Interview with Alexander Fischer from Oxford University

Date of interview: 2017/06/07

During the development of the white paper “Harnessing Water Point Data to Improve Drinking Water Services”, WASHNote spoke to Alexander Fischer, a Ph.D. candidate at the University of Oxford, at the time researching drinking water security, application of geospatial information systems, and sustainable resource governance. Complementary to the use of national water point atlases, the local context of the data matters.

“I’m interested in the characteristics and elements of the institutional change, specifically around the value of water point data in this process. I hope to find ways to enhance the scope and use of standardized water point data across multiple scales of decisionmakers, including local level service enterprises. In most regions of Bangladesh, for instance, water quality and specifically arsenic testing of tubewells, is a critical variable for drillers, users, and regulators whereas non-functionality rates are comparatively lower and secondary water points in close proximity.”

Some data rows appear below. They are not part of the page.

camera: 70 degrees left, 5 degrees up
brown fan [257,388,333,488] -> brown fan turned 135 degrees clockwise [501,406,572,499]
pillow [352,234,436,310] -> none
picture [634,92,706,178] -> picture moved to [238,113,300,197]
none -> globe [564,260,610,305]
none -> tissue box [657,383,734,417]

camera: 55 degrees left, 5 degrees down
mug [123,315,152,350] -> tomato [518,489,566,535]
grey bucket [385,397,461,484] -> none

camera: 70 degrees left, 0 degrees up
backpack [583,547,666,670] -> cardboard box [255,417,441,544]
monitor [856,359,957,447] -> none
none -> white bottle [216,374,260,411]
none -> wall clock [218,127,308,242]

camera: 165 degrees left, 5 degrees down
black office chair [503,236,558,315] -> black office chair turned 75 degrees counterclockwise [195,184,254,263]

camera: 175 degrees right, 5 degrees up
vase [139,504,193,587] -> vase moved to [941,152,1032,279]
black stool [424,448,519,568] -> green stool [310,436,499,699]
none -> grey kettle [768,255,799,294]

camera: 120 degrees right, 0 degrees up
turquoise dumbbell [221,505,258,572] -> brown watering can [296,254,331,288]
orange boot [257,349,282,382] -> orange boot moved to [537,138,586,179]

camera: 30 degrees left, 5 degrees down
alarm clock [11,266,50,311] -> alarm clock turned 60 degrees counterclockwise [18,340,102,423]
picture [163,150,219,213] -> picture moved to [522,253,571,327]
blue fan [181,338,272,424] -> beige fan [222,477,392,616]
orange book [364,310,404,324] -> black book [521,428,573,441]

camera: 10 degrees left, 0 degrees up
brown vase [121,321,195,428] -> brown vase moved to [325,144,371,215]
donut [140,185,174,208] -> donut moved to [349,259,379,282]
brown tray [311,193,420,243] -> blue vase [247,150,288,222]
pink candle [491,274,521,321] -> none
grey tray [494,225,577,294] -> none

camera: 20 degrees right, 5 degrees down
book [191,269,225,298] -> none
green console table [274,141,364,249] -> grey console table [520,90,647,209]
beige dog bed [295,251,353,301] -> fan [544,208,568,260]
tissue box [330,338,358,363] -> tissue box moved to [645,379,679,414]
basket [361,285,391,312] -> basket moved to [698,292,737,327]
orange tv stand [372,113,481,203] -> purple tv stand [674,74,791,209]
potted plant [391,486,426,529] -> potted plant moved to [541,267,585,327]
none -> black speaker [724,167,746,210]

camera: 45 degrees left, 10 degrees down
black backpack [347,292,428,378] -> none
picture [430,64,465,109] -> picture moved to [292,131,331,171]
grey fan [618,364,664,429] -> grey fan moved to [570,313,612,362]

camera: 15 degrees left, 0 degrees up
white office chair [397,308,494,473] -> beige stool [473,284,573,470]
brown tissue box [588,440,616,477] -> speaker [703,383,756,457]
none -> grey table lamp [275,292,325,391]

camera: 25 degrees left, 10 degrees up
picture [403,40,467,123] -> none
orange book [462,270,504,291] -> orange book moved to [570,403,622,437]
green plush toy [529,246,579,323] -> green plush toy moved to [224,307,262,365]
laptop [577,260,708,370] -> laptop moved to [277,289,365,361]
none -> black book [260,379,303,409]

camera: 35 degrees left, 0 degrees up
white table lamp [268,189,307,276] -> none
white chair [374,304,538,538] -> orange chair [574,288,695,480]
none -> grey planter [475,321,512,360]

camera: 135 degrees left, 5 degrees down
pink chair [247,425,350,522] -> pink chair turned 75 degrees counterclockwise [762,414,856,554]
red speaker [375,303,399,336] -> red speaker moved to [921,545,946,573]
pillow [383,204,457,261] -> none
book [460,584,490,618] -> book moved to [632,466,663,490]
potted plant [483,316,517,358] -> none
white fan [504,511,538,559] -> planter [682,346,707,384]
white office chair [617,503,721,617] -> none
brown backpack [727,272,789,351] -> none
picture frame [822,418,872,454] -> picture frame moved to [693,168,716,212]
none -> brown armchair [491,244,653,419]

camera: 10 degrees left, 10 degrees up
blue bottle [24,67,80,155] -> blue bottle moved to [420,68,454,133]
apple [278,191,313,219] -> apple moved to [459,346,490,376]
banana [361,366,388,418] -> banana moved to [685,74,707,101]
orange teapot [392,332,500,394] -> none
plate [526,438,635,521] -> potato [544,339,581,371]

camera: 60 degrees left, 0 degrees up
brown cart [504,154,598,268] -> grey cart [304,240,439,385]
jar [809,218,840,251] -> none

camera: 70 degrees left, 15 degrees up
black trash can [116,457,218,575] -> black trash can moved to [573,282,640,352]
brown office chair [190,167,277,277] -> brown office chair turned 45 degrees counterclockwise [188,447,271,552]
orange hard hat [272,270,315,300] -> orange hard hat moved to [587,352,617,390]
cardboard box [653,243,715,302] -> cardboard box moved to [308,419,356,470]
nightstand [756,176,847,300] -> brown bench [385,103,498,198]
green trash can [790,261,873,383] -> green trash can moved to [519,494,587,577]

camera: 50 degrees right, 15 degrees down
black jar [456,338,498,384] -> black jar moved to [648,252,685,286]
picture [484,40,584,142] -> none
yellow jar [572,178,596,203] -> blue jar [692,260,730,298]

DiMES water services monitoring framework

The SMARTerWASH project was a project performed in Ghana by IRC, CWSA, Akvo and SkyFox Limited. The project built on DiMES and the national monitoring framework for Ghana published by CWSA. The project strengthened the national ICT infrastructure by linking different ICT systems for monitoring (CWSA’s DiMES, Akvo’s FLOW and SkyFox’ SMS-based system for tracking functionality and ordering spare parts) and by ensuring interoperability of the systems. The project tested data collection at scale: data for 131 districts (out of 216) were gathered collecting data from 23.000 handpumps and nearly a thousand piped schemes. The data are available through fact sheets and an atlas that is accessible online. There is, mostly anecdotal, evidence that baseline data have been used to inform planning and corrective actions in several districts (see the SMARTerWASH stories). The data have for example been used in 11 districts in the Upper West, Upper East, Western, Brong-Ahafo and Northern Regions to inform District Water and Sanitation Plans (DWSP). The data have also informed repairs and rehabilitation of over 600 boreholes with hand pumps restoring water services to an estimated 180,000 people and have stimulated several District Assemblies to form or reconstitute WSMTs (e.g. reconstitution of 203 WSMTs in Hilton districts and 24 in UNICEF districts).